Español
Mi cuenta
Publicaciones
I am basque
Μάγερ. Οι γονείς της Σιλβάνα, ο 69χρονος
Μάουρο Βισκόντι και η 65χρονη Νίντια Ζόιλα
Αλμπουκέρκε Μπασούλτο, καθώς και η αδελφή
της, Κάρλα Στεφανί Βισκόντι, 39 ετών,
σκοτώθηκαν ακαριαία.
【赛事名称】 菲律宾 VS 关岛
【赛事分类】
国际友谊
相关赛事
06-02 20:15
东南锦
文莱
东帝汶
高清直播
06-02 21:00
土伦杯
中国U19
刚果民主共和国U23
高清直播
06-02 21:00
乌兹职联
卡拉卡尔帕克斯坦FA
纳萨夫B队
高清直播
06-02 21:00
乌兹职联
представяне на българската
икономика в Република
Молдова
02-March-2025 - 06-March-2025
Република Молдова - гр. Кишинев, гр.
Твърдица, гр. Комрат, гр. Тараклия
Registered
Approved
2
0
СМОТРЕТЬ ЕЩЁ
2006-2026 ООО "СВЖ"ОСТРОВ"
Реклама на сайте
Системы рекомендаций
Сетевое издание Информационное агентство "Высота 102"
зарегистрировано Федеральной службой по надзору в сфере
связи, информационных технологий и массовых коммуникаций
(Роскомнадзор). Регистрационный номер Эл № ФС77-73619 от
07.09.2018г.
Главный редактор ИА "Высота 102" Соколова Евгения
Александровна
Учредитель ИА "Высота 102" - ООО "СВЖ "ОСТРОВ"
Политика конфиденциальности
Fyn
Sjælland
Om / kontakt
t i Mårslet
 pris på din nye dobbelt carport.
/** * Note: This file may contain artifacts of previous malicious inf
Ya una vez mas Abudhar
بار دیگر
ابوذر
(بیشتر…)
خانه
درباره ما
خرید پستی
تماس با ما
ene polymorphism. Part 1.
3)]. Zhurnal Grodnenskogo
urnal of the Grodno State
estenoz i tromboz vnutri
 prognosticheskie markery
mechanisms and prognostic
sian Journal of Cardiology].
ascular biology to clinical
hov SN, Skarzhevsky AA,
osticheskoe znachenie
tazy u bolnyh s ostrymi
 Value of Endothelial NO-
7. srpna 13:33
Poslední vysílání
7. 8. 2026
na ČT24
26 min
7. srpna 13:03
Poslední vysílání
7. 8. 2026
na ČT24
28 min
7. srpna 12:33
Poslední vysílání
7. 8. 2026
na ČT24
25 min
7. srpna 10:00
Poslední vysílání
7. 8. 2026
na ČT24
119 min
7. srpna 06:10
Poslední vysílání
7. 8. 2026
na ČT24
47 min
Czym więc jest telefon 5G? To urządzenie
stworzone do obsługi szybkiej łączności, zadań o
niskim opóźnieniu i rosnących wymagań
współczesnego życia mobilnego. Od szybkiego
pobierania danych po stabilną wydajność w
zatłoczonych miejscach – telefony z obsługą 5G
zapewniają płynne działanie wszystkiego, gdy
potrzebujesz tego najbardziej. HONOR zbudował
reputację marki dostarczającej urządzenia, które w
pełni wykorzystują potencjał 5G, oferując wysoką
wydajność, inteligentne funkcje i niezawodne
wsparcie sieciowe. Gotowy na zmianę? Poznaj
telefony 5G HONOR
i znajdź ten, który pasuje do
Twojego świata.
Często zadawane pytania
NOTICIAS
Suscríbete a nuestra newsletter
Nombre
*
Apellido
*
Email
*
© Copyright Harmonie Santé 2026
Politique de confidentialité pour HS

-*-

» **WHAT NEEDS TO BE DONE**: I'd like the entries above reproduced in full, exactly as they stand.

» **EXPECTED ANSWER**:
Español
Mi cuenta
Publicaciones
I am basque
Μάγερ. Οι γονείς της Σιλβάνα, ο 69χρονος
Μάουρο Βισκόντι και η 65χρονη Νίντια Ζόιλα
Αλμπουκέρκε Μπασούλτο, καθώς και η αδελφή
της, Κάρλα Στεφανί Βισκόντι, 39 ετών,
σκοτώθηκαν ακαριαία.
【赛事名称】 菲律宾 VS 关岛
【赛事分类】
国际友谊
相关赛事
06-02 20:15
东南锦
文莱
东帝汶
高清直播
06-02 21:00
土伦杯
中国U19
刚果民主共和国U23
高清直播
06-02 21:00
乌兹职联
卡拉卡尔帕克斯坦FA
纳萨夫B队
高清直播
06-02 21:00
乌兹职联
представяне на българската
икономика в Република
Молдова
02-March-2025 - 06-March-2025
Република Молдова - гр. Кишинев, гр.
Твърдица, гр. Комрат, гр. Тараклия
Registered
Approved
2
0
СМОТРЕТЬ ЕЩЁ
2006-2026 ООО "СВЖ"ОСТРОВ"
Реклама на сайте
Системы рекомендаций
Сетевое издание Информационное агентство "Высота 102"
зарегистрировано Федеральной службой по надзору в сфере
связи, информационных технологий и массовых коммуникаций
(Роскомнадзор). Регистрационный номер Эл № ФС77-73619 от
07.09.2018г.
Главный редактор ИА "Высота 102" Соколова Евгения
Александровна
Учредитель ИА "Высота 102" - ООО "СВЖ "ОСТРОВ"
Политика конфиденциальности
Fyn
Sjælland
Om / kontakt
t i Mårslet
 pris på din nye dobbelt carport.
/** * Note: This file may contain artifacts of previous malicious inf
Ya una vez mas Abudhar
بار دیگر
ابوذر
(بیشتر…)
خانه
درباره ما
خرید پستی
تماس با ما
ene polymorphism. Part 1.
3)]. Zhurnal Grodnenskogo
urnal of the Grodno State
estenoz i tromboz vnutri
 prognosticheskie markery
mechanisms and prognostic
sian Journal of Cardiology].
ascular biology to clinical
hov SN, Skarzhevsky AA,
osticheskoe znachenie
tazy u bolnyh s ostrymi
 Value of Endothelial NO-
7. srpna 13:33
Poslední vysílání
7. 8. 2026
na ČT24
26 min
7. srpna 13:03
Poslední vysílání
7. 8. 2026
na ČT24
28 min
7. srpna 12:33
Poslední vysílání
7. 8. 2026
na ČT24
25 min
7. srpna 10:00
Poslední vysílání
7. 8. 2026
na ČT24
119 min
7. srpna 06:10
Poslední vysílání
7. 8. 2026
na ČT24
47 min
Czym więc jest telefon 5G? To urządzenie
stworzone do obsługi szybkiej łączności, zadań o
niskim opóźnieniu i rosnących wymagań
współczesnego życia mobilnego. Od szybkiego
pobierania danych po stabilną wydajność w
zatłoczonych miejscach – telefony z obsługą 5G
zapewniają płynne działanie wszystkiego, gdy
potrzebujesz tego najbardziej. HONOR zbudował
reputację marki dostarczającej urządzenia, które w
pełni wykorzystują potencjał 5G, oferując wysoką
wydajność, inteligentne funkcje i niezawodne
wsparcie sieciowe. Gotowy na zmianę? Poznaj
telefony 5G HONOR
i znajdź ten, który pasuje do
Twojego świata.
Często zadawane pytania
NOTICIAS
Suscríbete a nuestra newsletter
Nombre
*
Apellido
*
Email
*
© Copyright Harmonie Santé 2026
Politique de confidentialité pour HS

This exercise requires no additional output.